USPS Stuck Between Rock and a Hard Place —Michelson
The news that U.S. Postmaster General John Potter announced his retirement effective Dec. 3 is just one more chapter in an ongoing saga at the U.S. Postal Service (USPS). Potter was the 71st successor to Benjamin Franklin and—serving nine years at the helm of the nation’s second largest civilian employer—was actually the longest serving Postmaster General since the 1820s. But, after serving 32 years at the agency, starting from the bottom as a mail clerk, the 55-year-old Potter picked a good time to start collecting his pension.
His successor, current Deputy Postmaster General Patrick Donahoe, faces a projected $7 billion loss in 2011, exacerbated further by the Postal Regulatory Commission’s (PRC) recent ruling that denied an “exigent” rate request by the USPS, as a result of the recession, to raise postal rates in excess of its statutory Consumer Price Index (CPI) price cap.
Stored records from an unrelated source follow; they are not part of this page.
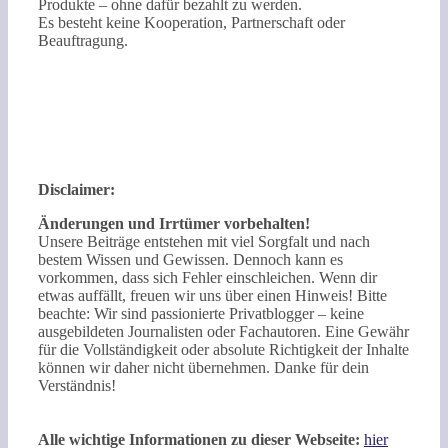
Produkte – ohne dafür bezahlt zu werden.
Es besteht keine Kooperation, Partnerschaft oder
Beauftragung.
Disclaimer:
Änderungen und Irrtümer vorbehalten!
Unsere Beiträge entstehen mit viel Sorgfalt und nach
bestem Wissen und Gewissen. Dennoch kann es
vorkommen, dass sich Fehler einschleichen. Wenn dir
etwas auffällt, freuen wir uns über einen Hinweis! Bitte
beachte: Wir sind passionierte Privatblogger – keine
ausgebildeten Journalisten oder Fachautoren. Eine Gewähr
für die Vollständigkeit oder absolute Richtigkeit der Inhalte
können wir daher nicht übernehmen. Danke für dein
Verständnis!
Alle wichtige Informationen zu dieser Webseite:
hier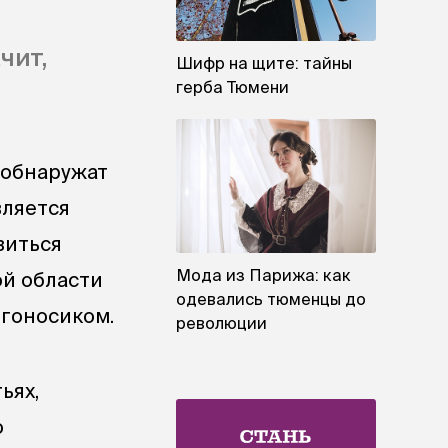
чит,
Шифр на щите: тайны
герба Тюмени
 обнаружат
вляется
виться
Мода из Парижа: как
ой области
одевались тюменцы до
лгоносиком.
революции
ьях,
о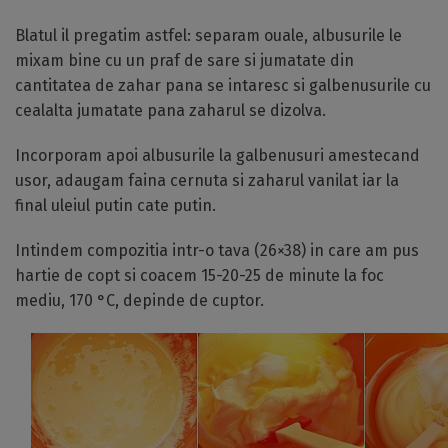
Blatul il pregatim astfel: separam ouale, albusurile le
mixam bine cu un praf de sare si jumatate din
cantitatea de zahar pana se intaresc si galbenusurile cu
cealalta jumatate pana zaharul se dizolva.
Incorporam apoi albusurile la galbenusuri amestecand
usor, adaugam faina cernuta si zaharul vanilat iar la
final uleiul putin cate putin.
Intindem compozitia intr-o tava (26×38) in care am pus
hartie de copt si coacem 15-20-25 de minute la foc
mediu, 170 °C, depinde de cuptor.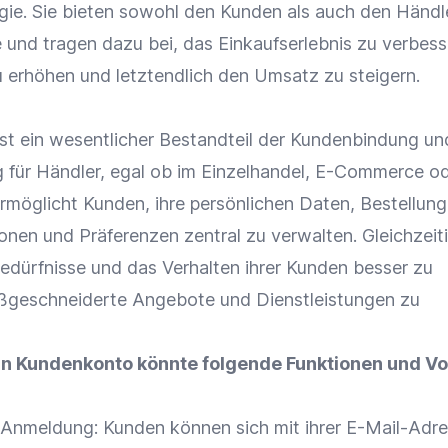
gie
. Sie bieten sowohl den Kunden als auch den Händl
e und tragen dazu bei, das
Einkaufserlebnis
zu verbesse
 erhöhen und letztendlich den
Umsatz
zu steigern.
st ein wesentlicher Bestandteil der
Kundenbindung
un
für Händler, egal ob im
Einzelhandel
,
E-Commerce
od
ermöglicht Kunden, ihre persönlichen Daten,
Bestellun
nen und Präferenzen zentral zu verwalten. Gleichzeitig
Bedürfnisse und das Verhalten ihrer Kunden besser zu
ßgeschneiderte Angebote und Dienstleistungen zu
 ein Kundenkonto könnte folgende
Funktionen
und Vo
 Anmeldung: Kunden können sich mit ihrer E-Mail-Adr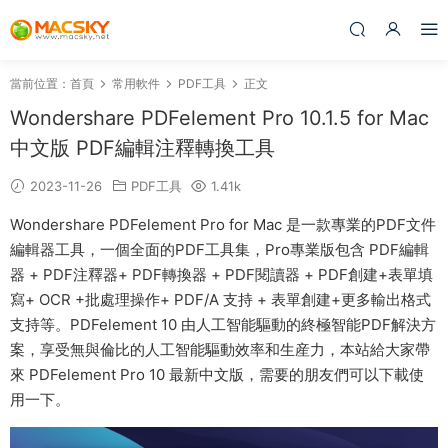
當前位置：
首頁
常用軟件
PDF工具
正文
Wondershare PDFelement Pro 10.1.5 for Mac
中文版 PDF編輯注釋轉換工具
2023-11-26
PDF工具
1.41k
Wondershare PDFelement Pro for Mac 是一款專業的PDF文件
編輯器工具，一個全面的PDF工具集，Pro專業版包含 PDF編輯
器 + PDF注釋器+ PDF轉換器 + PDF閱讀器 + PDF創建+表單填
寫+ OCR +批處理操作+ PDF/A 支持 + 表單創建+更多輸出格式
支持等。PDFelement 10 由人工智能驅動的終極智能PDF解決方
案，享受無與倫比的人工智能驅動效率和生産力，本站給大家帶
來 PDFelement Pro 10 最新中文版，需要的朋友們可以下載使
用一下。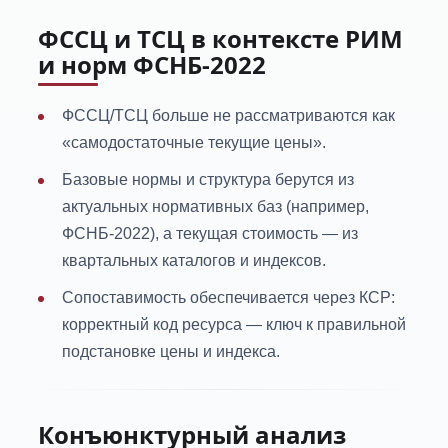
ФССЦ и ТСЦ в контексте РИМ
и норм ФСНБ-2022
ФССЦ/ТСЦ больше не рассматриваются как
«самодостаточные текущие цены».
Базовые нормы и структура берутся из
актуальных нормативных баз (например,
ФСНБ-2022), а текущая стоимость — из
квартальных каталогов и индексов.
Сопоставимость обеспечивается через КСР:
корректный код ресурса — ключ к правильной
подстановке цены и индекса.
Конъюнктурный анализ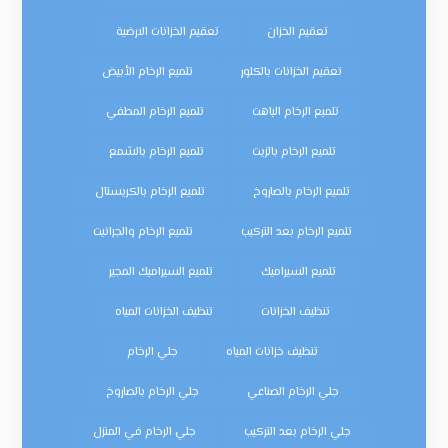
تعقيم الخزان
تعقيم الخزانات الارضية
تعقيم الخزانات بالكلور
تلميع الرخام الأبيض
تلميع الرخام الباهت
تلميع الرخام المطفي
تلميع الرخام بالزيت
تلميع الرخام بالشمع
تلميع الرخام بالصاروخ
تلميع الرخام بالكريستال
تلميع الرخام بعد التركيب
تلميع الرخام والجرانيت
تلميع السيراميك
تلميع السيراميك المجير
تنظيف الخزانات
تنظيف الخزانات المياه
تنظيف خزانات المياه
جلي الرخام
جلي الرخام الصناعي
جلي الرخام بالصاروخ
جلي الرخام بعد التركيب
جلي الرخام في المنزل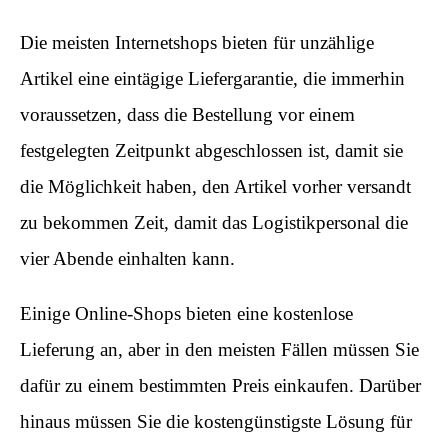
Die meisten Internetshops bieten für unzählige
Artikel eine eintägige Liefergarantie, die immerhin
voraussetzen, dass die Bestellung vor einem
festgelegten Zeitpunkt abgeschlossen ist, damit sie
die Möglichkeit haben, den Artikel vorher versandt
zu bekommen Zeit, damit das Logistikpersonal die
vier Abende einhalten kann.
Einige Online-Shops bieten eine kostenlose
Lieferung an, aber in den meisten Fällen müssen Sie
dafür zu einem bestimmten Preis einkaufen. Darüber
hinaus müssen Sie die kostengünstigste Lösung für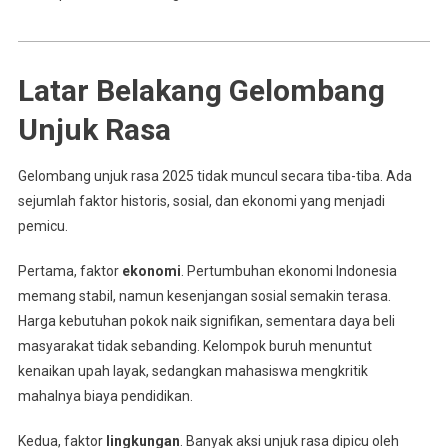
Latar Belakang Gelombang
Unjuk Rasa
Gelombang unjuk rasa 2025 tidak muncul secara tiba-tiba. Ada
sejumlah faktor historis, sosial, dan ekonomi yang menjadi
pemicu.
Pertama, faktor
ekonomi
. Pertumbuhan ekonomi Indonesia
memang stabil, namun kesenjangan sosial semakin terasa.
Harga kebutuhan pokok naik signifikan, sementara daya beli
masyarakat tidak sebanding. Kelompok buruh menuntut
kenaikan upah layak, sedangkan mahasiswa mengkritik
mahalnya biaya pendidikan.
Kedua, faktor
lingkungan
. Banyak aksi unjuk rasa dipicu oleh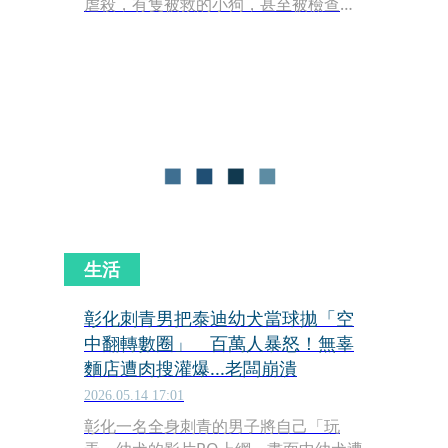
虐殺，有隻被救的小狗，甚至被檢查出
牙齒被鋸平、尾巴被剪斷、全身多處骨
折，傷勢極其嚴重，一名送養人甚至因
為過於自責一度有輕生的念頭。
生活
彰化刺青男把泰迪幼犬當球拋「空
中翻轉數圈」 百萬人暴怒！無辜
麵店遭肉搜灌爆...老闆崩潰
2026.05.14 17:01
彰化一名全身刺青的男子將自己「玩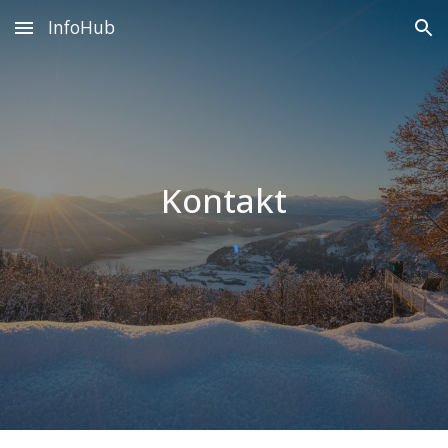
InfoHub
Skip to main content
Skip to navigation
Kontakt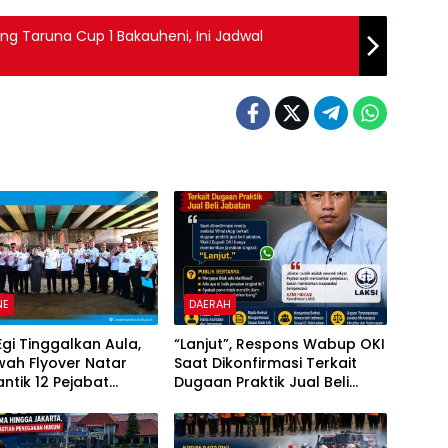
ng Taruna Cup 1 Bakauheni, Ini Jadwal
NE
DAERAH
Egi Tinggalkan Aula,
“Lanjut”, Respons Wabup OKI
awah Flyover Natar
Saat Dikonfirmasi Terkait
antik 12 Pejabat
Dugaan Praktik Jual Beli
ntahan
Jabatan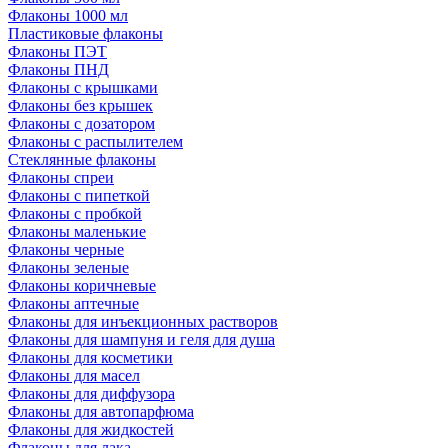
Флаконы 1000 мл
Пластиковые флаконы
Флаконы ПЭТ
Флаконы ПНД
Флаконы с крышками
Флаконы без крышек
Флаконы с дозатором
Флаконы с распылителем
Стеклянные флаконы
Флаконы cпреи
Флаконы с пипеткой
Флаконы с пробкой
Флаконы маленькие
Флаконы черные
Флаконы зеленые
Флаконы коричневые
Флаконы аптечные
Флаконы для инъекционных растворов
Флаконы для шампуня и геля для душа
Флаконы для косметики
Флаконы для масел
Флаконы для диффузора
Флаконы для автопарфюма
Флаконы для жидкостей
Флаконы для лака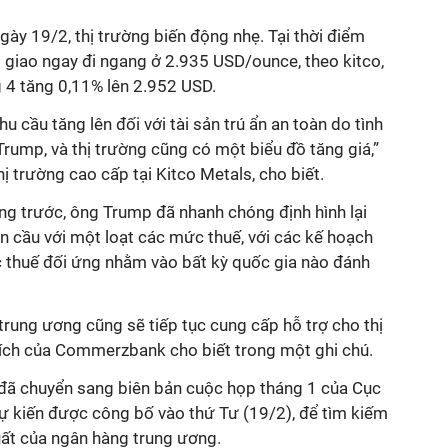
gày 19/2, thị trường biến động nhẹ. Tại thời điểm
g giao ngay đi ngang ở 2.935 USD/ounce, theo kitco,
g 4 tăng 0,11% lên 2.952 USD.
 cầu tăng lên đối với tài sản trú ẩn an toàn do tình
Trump, và thị trường cũng có một biểu đồ tăng giá,”
ị trường cao cấp tại Kitco Metals, cho biết.
ng trước, ông Trump đã nhanh chóng định hình lại
n cầu với một loạt các mức thuế, với các kế hoạch
 thuế đối ứng nhằm vào bất kỳ quốc gia nào đánh
rung ương cũng sẽ tiếp tục cung cấp hỗ trợ cho thị
tích của Commerzbank cho biết trong một ghi chú.
n đã chuyển sang biên bản cuộc họp tháng 1 của Cục
dự kiến được công bố vào thứ Tư (19/2), để tìm kiếm
suất của ngân hàng trung ương.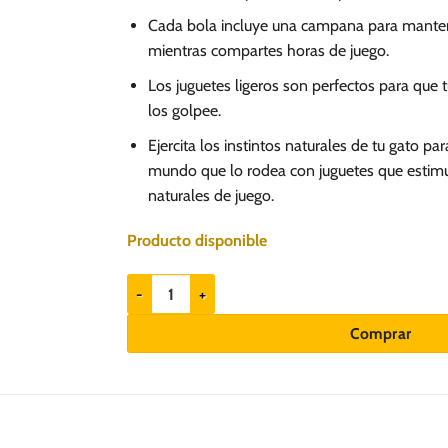
Cada bola incluye una campana para manten
mientras compartes horas de juego.
Los juguetes ligeros son perfectos para que tu
los golpee.
Ejercita los instintos naturales de tu gato pa
mundo que lo rodea con juguetes que estim
naturales de juego.
Producto disponible
Hartz JFC Midnight Crazies - Juguete para gatos cant
Comprar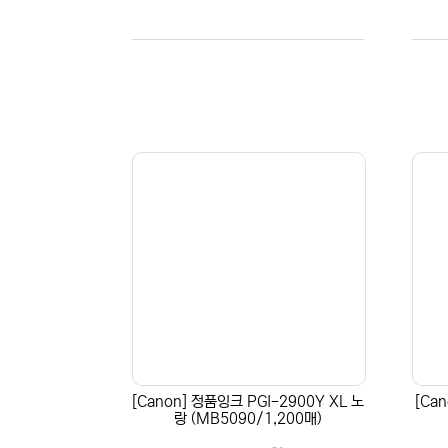
[Canon] 정품잉크 PGI-2900Y XL 노
[Ca
랑 (MB5090/1,200매)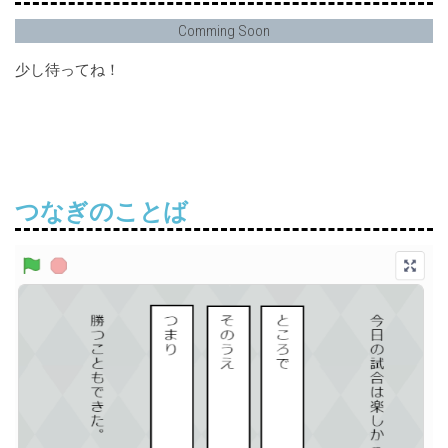
Comming Soon
少し待ってね！
つなぎのことば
The PRC ruled that the recession has been an extraordinary circumstance, but said the Postal Service failed to quantify the recession’s impact on its finances and to show how its rate increase request (for a 5.6 percent increase, on average) related to the resulting loss of mail volume. In other words, it determined the USPS’ cash flow problems would have occurred whether or not the recession took place. The rate request would have only reduced the $7 billion operating loss by $2.5 billion anyway. The Postal Service has since appealed the PRC’s ruling, but most experts believe the initial determination will be upheld in court.
Perhaps the Postal Service’s appeal was more designed to win over the court of public opinion than the U.S. Court of Appeals. A large part of the blame rests squarely on Congress, which requires the USPS to prepay its retiree healthcare obligations to the tune of $5.4 billion each year—and then uses the funds, interest-free, as a way to make the federal deficit look smaller. And the supposed “bailout” of the USPS last fall really amounted to $4 billion of temporary fiscal relief to meet that prefunding obligation and payment installments. In actuality, the federal government and taxpayer money are not subsidizing the Postal Service; the USPS is subsidizing the government through its arcane prepayment requirements. The Postal Service’s request to end Saturday mail delivery as a way to cut costs also continues to languish in Congress. And, when Potter proposed closing thousands of under-utilized post offices, politicians were quick to respond, “not in my district,” fearing negative backlash from their voting constituencies.
Don’t get me wrong. The Postal Service shares plenty of blame for all of its problems. With entrenched unions and collective bargaining agreements in place, the agency remains overstaffed, both at the worker and, especially, the supervisory, levels. Total employment has been reduced from 787,000 full-time positions in 2001 to roughly 584,000 today. But, it’s been all through attrition, not the aggressive steps needed to lower overall payroll and head counts. With shrinking mail volumes and bloated staffs, idle employees end up being assigned to perform automated tasks. As might be expected, bureaucracy also runs rampant within the USPS, with claims of lengthy internal studies and unnecessary analysis for what should be obvious cost-cutting business decisions.
Unfortunately, for producers of printed products such as direct mail, magazines and catalogs, the Postal Service’s continued viability is critical—like it or not. It’s no surprise there’s a direct correlation between a rise in postal rates and the subsequent decreased volume of printed products that direct marketers, publishers and catalogers send through the mail stream. It creates a vicious circle: postal rates escalate, causing mail volume to decrease, resulting in reduced revenues for the USPS and, consequently, its need to raise rates further. And, that’s not even factoring in the amount of First Class mail that’s been lost to electronic communication and online bill paying. As smart phones, electronic tablets and other Web-capable devices flourish, the need for traditional mail, in general, will become increasingly irrelevant to our children and grandchildren. We just need to figure out how to make sure the same thing doesn’t happen to the need for print.